Silence

Par Benoit Bordeleau

 

 

Quand on sort en douce du parc des Pompiers, qu’on a pris une grande bouffée de parfums et de rosée, le parc des Faubourgs, malgré la rue Ontario, se donne comme une grande étendue de silence. Les automobilistes ont beau klaxonner et les sirènes crier, le parc se donne d’abord au regard. Les naufragés des bancs publics, dans ce silence plus ancré dans ma peau que dans le décor, perdent leur mine tremblotante et l’échangent contre un sommeil paisible, casquette de cuir sur le visage.

Puis il y a le silence, quand on marche sur le tapis de trèfles blancs, se densifie. Il ne faudrait pas le qualifier d’oppressant, c’est un silence tranquille qui demande à boire le thé avec vous, et pourquoi pas avec ces autres promeneurs accompagnés de leurs chiens, et ensuite ces deux ou trois messieurs solitaires qui ruminent leurs solitudes parallèles comme de vieux péchés. Cette qualité de l’atmosphère, bien qu’éphémère – il vous faudra sortir du parc un jour – se pose peut-être comme condition et résultat de votre disponibilité du moment.

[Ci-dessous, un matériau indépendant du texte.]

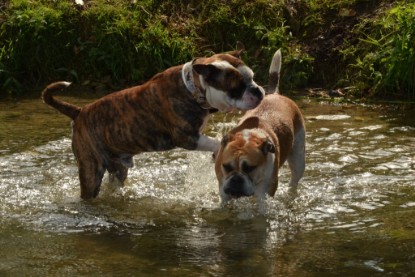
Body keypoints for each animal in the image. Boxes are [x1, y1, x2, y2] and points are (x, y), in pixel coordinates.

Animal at [41, 50, 264, 198]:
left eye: (253, 77)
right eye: (237, 87)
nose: (258, 91)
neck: (192, 87)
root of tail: (79, 112)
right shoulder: (187, 138)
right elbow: (215, 142)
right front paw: (220, 148)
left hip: (117, 166)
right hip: (90, 169)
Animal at [214, 49, 306, 202]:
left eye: (249, 168)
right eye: (226, 167)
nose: (236, 179)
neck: (247, 137)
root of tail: (274, 94)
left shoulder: (265, 193)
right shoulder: (223, 189)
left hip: (299, 158)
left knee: (294, 180)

Il vous faudra y aller de ruse, maintenir cette tension entre les arbres, les bancs et les fleurs oscillant paresseusement dans le vent, par cette manière de marche qui vous permet de saisir au vol un regard ou deux. Et si le hasard se pose sur le chemin qu’est le vôtre, il est possible d’attraper un rêve qui flotte autour de cette fille grattant une guitare ou de ce gars, lisant un livre usé entre de Lorimier et la tranquillité du parc. Votre regard se perd dans la tendreté et la diversité des verts, vos doigts se laissent chatouiller par la douceur du vent et c’est soudain le goût du trèfle qui vous habite.